Collusie met autoritaire regimes
In de eerste plaats wordt de samenspanning van de EU met autoritaire regimes of regimes van twijfelachtige democratische kwaliteit, die bekend staan om hun minachting voor de mensenrechten van hun burgers of buitenlanders die op hun grondgebied verblijven of op doorreis zijn, versterkt.
Deze staten profiteren van de Europese afhankelijkheid van migratievraagstukken en gebruiken deze stromen als onderhandelingstroef om Europese hulp, voordelige handelsovereenkomsten te realiseren of hun belangen in het buitenlands beleid te ondersteunen.
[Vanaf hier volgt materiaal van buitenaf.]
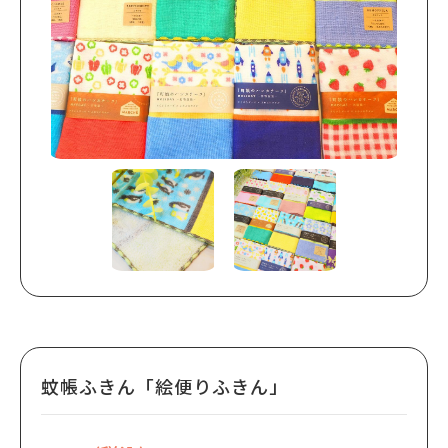
蚊帳ふきん「絵便りふきん」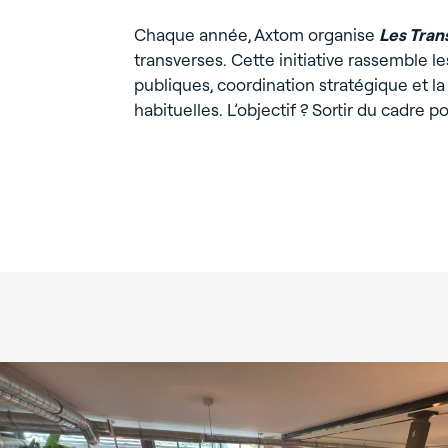
Chaque année, Axtom organise
Les Tran
transverses. Cette initiative rassemble 
publiques, coordination stratégique et l
habituelles. L’objectif ? Sortir du cadre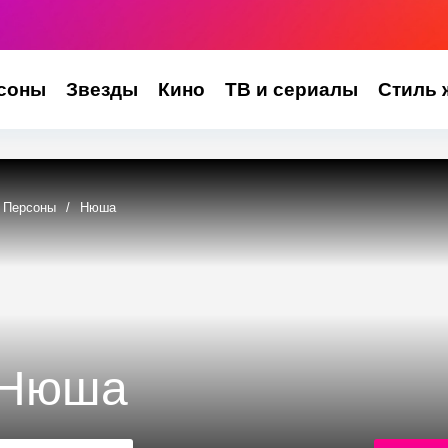
соны
Звезды
Кино
ТВ и сериалы
Стиль 
Персоны
/
Нюша
Нюша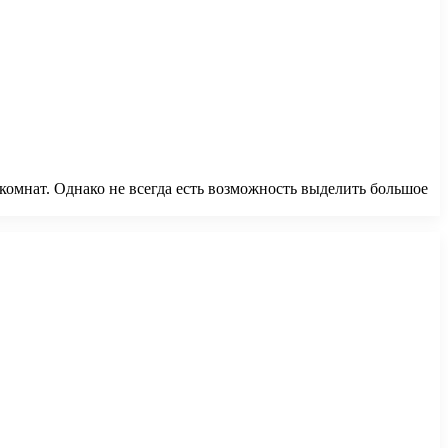
комнат. Однако не всегда есть возможность выделить большое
Annulering van internationale bescherming
Ten tweede, door van deze landen de zuidelijke grenspolitie te maken, door de ontwikkeling van pre-grensbewaking, wordt de toepassing van de Europese bescherming door de grens vermeden, aangezien de landen die de controle uitoefenen niet onder de Europese wetgeving vallen.
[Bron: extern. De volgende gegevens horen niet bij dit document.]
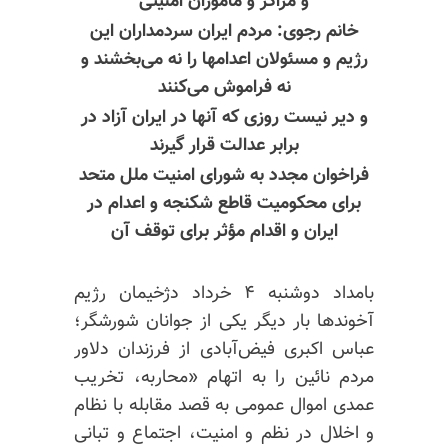
و مراکز و مأموران امنیتی
خانم رجوی: مردم ایران سردمداران این
رژیم و مسئولان اعدامها را نه می‌بخشند و
نه فراموش می‌کنند
و دیر نیست روزی که آنها در ایران آزاد در
برابر عدالت قرار گیرند
فراخوان مجدد به شورای
امنیت
ملل متحد
برای محکومیت قاطع شکنجه و اعدام در
ایران و اقدام مؤثر برای توقف آن
بامداد دوشنبه ۴ خرداد دژخیمان رژیم
آخوندها بار دیگر یکی از جوانان شورشگر؛
عباس اکبری فیض‌آبادی از فرزندان دلاور
مردم
نائین
را به اتهام «محاربه، تخریب
عمدی اموال عمومی به قصد مقابله با نظام
و اخلال در نظم و امنیت، اجتماع و تبانی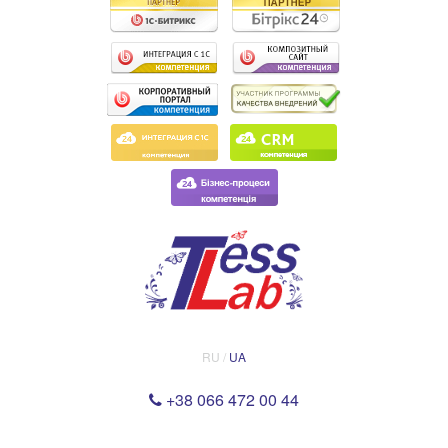
RU /
UA
+38 066 472 00 44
Bovendien wordt de migrant, door preventief de grens buiten de EU te verplaatsen, meteen geclassificeerd als ‘illegaal’, nog voordat hij de grens oversteekt. Dit negeert de eigenaardigheden van het migratieproces en het feit dat er onder deze migranten asielzoekers en vluchtelingen kunnen worden gevonden, wat de toepassing van het beginsel van internationale bescherming in twijfel trekt.
Kortom, deze externalisering van de Europese grens doet twijfels rijzen over de garantie van Europese principes en internationaal recht.
Bij de verdieping van het Europese pact inzake migratie en asiel zou een grotere nadruk moeten worden gelegd op een beschermingskader met Europese normen dat het tot op heden geldende migratiebeheermodel naar een hoger plan tilt.